Creating a forensic disk image with FTK Imager
FTK Imager is a widely used and trusted tool for creating forensic disk images. Here are the steps to create a disk image using FTK Imager:
Download and Install FTK Imager, make sure to use latest stable version available as well mention the version and vendor details in case notes. This is a good practice in digital forensics and incident response (DFIR) as it ensures that you are using the most up-to-date and secure version of the software, and it provides important documentation about the tools and their configurations used in your investigations. Keeping software updated is essential for maintaining the integrity and reliability of your forensic processes.
Download and Install FTK Imager on your forensic workstation. It can be downloaded from here. You’ll need to provide some information like name, business email etc., and after you fill in the form the download will start automatically.
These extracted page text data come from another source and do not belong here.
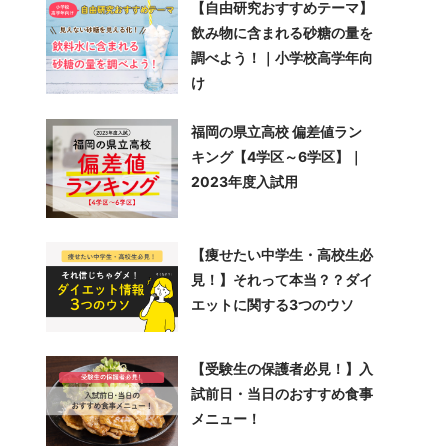
【自由研究おすすめテーマ】
飲み物に含まれる砂糖の量を
調べよう！｜小学校高学年向
け
福岡の県立高校 偏差値ラン
キング【4学区～6学区】｜
2023年度入試用
【痩せたい中学生・高校生必
見！】それって本当？？ダイ
エットに関する3つのウソ
【受験生の保護者必見！】入
試前日・当日のおすすめ食事
メニュー！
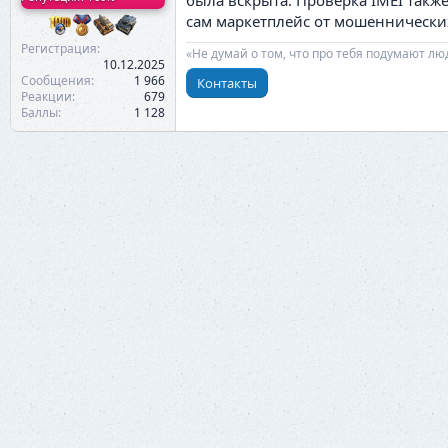
была вскрыта. Проверка IMEI также
сам маркетплейс от мошеннических
Регистрация
«Не думай о том, что про тебя подумают лю
10.12.2025
Сообщения
1 966
Контакты
Реакции
679
Баллы
1 128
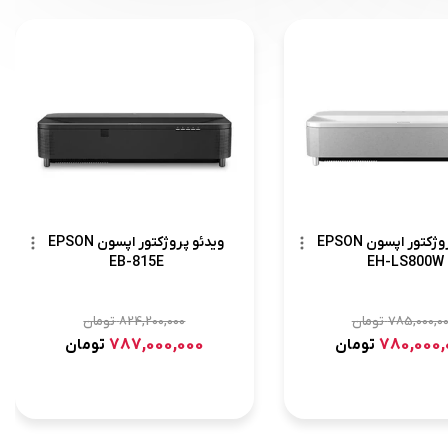
ویدئو پروژکتور اپسون EPSON
ویدئو پروژکتور اپسون EPSON
EB-815E
EH-LS800W
785,000,0
تومان
824,200,000
تومان
787,000,000
780,000,
تومان
تومان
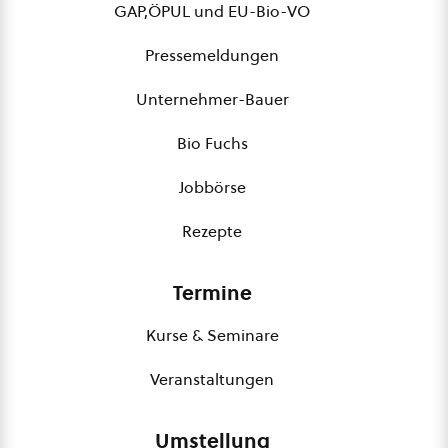
GAP,ÖPUL und EU-Bio-VO
Pressemeldungen
Unternehmer-Bauer
Bio Fuchs
Jobbörse
Rezepte
Termine
Kurse & Seminare
Veranstaltungen
Umstellung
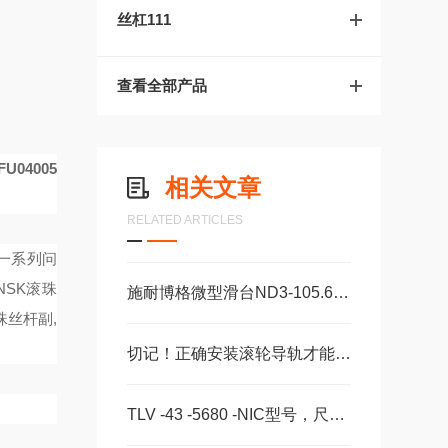
丝杠111
查看全部产品
FU04005
相关文章
RELATED ARTICLES
等一系列问
NSK滚珠
施耐博格微型滑台ND3-105.60，ND3-130.75机械装配轴承
珠丝杆副,
切记！正确安装滚轮导轨才能保证长时间稳定运行
TLV -43 -5680 -NIC型号，尺寸，长度CS -28 -100 -2RS -B -NIC 。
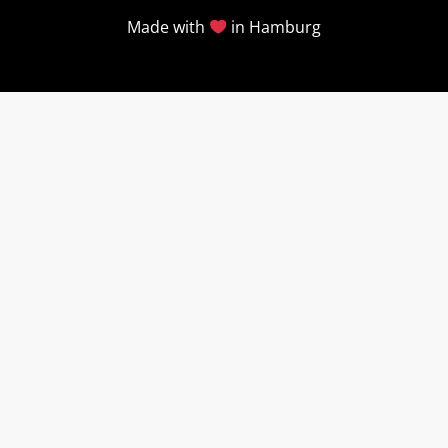
Made with
in Hamburg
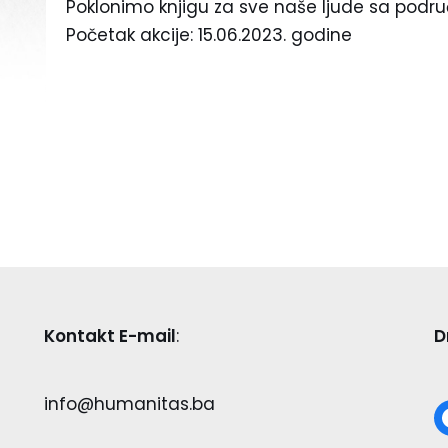
Poklonimo knjigu za sve naše ljude sa područj
Početak akcije: 15.06.2023. godine
Kontakt E-mail
:
D
info@humanitas.ba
You can use privacy centric services while filling out the information. Begin the installation.
Once, FTK Imager is installed, launch FTK Imager by clicking on the application icon.
In the “File” menu, choose “Create Disk Image.”
Select the source device (the drive you want to image) from the list.
Specify image destination:
Choose a location and provide a name for the output image file.
Select the desired image format (e.g., E01 or DD).
Configure options:
Configure imaging options such as compression, verification, and hash algorithm as needed.
Start imaging:
Click the “Start” button to begin the imaging process.
FTK Imager will create a forensic disk image of the source device.
Verification and validation:
After imaging is complete, use FTK Imager to verify the integrity of the image using hash values.
Analysis:
Open the forensic image in FTK Imager or other forensic analysis tools to examine the data and conduct investigations.
Remember to follow proper chain of custody procedures, document your actions, and adhere to legal and ethical standards when conducting digital forensics investigations.
In conclusion, the process of acquiring digital evidence in the field of digital forensics is a meticulous and critical endeavor. Whether you choose to clone or image a storage device, each method serves its purpose in preserving the integrity of the evidence.
Cloning, with its ability to create an exact duplicate of a system or drive, is invaluable for scenarios where replication is necessary, such as setting up backup systems or rescuing data from failing hardware. Its speed and precision make it an indispensable tool in the digital investigator’s toolkit.
On the other hand, imaging, akin to taking snapshots of the relevant data, excels when you need to preserve evidence in a forensically sound manner. It allows investigators to focus on specific pieces of information without the burden of redundant or irrelevant data.
Whichever method you choose, it’s paramount to adhere to best practices, document your actions meticulously, and ensure that the integrity of the original evidence is maintained throughout the process. With a thorough understanding of when and how to employ these techniques, digital forensic experts can uncover the truth while safeguarding the integrity of digital evidence.